=== Problem details ===
Within the listing below, count the lines that have the string "SQUARE". Answer with that number only.

=== Records supplied ===
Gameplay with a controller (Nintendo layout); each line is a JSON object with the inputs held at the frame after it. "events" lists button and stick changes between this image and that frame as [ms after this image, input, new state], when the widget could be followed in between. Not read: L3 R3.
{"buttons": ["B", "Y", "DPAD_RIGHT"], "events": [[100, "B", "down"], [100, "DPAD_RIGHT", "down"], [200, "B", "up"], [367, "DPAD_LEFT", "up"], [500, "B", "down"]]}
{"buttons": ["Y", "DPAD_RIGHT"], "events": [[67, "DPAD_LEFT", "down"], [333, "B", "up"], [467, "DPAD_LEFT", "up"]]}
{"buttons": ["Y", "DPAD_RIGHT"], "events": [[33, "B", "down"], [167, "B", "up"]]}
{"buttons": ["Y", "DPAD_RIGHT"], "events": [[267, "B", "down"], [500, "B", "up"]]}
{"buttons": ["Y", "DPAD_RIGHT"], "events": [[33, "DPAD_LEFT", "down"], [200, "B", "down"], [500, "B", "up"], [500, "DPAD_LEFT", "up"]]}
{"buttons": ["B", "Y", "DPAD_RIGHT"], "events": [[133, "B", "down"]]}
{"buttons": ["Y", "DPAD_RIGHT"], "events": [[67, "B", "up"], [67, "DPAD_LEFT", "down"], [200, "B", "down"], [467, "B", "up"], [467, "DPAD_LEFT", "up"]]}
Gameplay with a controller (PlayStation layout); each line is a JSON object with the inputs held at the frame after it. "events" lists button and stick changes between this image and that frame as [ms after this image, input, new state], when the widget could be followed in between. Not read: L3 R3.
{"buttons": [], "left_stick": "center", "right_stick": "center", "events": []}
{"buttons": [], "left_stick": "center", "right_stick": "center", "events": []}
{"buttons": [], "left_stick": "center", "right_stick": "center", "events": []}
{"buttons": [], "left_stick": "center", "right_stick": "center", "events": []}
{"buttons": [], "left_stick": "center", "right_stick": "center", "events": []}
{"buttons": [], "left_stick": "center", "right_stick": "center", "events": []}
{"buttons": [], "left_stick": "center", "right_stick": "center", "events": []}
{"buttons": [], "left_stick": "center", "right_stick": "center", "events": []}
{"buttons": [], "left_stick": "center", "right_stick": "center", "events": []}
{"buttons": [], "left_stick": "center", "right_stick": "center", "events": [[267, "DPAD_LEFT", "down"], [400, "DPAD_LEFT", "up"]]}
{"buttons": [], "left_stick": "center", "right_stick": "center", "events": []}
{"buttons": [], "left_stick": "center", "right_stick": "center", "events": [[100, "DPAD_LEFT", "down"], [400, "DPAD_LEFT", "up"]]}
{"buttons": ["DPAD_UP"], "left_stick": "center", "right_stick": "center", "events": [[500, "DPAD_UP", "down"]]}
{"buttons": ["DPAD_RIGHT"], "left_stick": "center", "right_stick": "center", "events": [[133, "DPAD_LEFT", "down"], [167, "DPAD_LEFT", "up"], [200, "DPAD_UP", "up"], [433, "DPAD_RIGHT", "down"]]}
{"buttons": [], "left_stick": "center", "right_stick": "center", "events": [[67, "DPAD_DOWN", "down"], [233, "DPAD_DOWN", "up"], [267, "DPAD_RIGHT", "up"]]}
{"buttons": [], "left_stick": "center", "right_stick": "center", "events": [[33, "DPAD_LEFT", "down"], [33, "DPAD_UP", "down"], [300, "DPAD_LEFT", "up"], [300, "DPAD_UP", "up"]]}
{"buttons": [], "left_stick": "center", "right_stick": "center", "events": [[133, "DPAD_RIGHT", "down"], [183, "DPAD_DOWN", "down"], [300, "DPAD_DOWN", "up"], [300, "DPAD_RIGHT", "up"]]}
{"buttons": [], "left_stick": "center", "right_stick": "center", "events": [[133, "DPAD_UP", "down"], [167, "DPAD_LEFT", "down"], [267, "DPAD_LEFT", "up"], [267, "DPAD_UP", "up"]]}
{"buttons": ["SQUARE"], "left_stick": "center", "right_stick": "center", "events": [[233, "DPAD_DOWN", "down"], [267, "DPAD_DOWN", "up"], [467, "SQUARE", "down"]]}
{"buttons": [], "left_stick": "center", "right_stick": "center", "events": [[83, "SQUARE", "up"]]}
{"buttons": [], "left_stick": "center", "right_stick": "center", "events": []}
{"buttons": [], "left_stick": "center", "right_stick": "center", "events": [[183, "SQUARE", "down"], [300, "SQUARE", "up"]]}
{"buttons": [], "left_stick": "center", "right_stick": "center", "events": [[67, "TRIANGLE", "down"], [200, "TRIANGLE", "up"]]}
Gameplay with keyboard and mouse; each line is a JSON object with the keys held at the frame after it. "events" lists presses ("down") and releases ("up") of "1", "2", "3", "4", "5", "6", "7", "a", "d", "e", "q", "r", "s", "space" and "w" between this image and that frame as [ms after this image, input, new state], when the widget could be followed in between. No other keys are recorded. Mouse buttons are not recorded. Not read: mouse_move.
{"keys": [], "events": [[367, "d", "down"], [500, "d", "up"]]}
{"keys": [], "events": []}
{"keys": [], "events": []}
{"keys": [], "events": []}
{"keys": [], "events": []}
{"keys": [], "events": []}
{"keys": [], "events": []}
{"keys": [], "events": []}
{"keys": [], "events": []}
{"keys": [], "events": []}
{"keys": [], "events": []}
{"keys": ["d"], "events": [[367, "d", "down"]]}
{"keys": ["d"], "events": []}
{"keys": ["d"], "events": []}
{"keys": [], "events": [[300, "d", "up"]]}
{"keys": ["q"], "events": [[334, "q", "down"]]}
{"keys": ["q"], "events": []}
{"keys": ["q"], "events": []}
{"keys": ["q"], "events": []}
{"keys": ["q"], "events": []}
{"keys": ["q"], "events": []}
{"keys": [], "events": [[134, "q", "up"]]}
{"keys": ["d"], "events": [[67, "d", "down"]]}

=== Written reply ===
3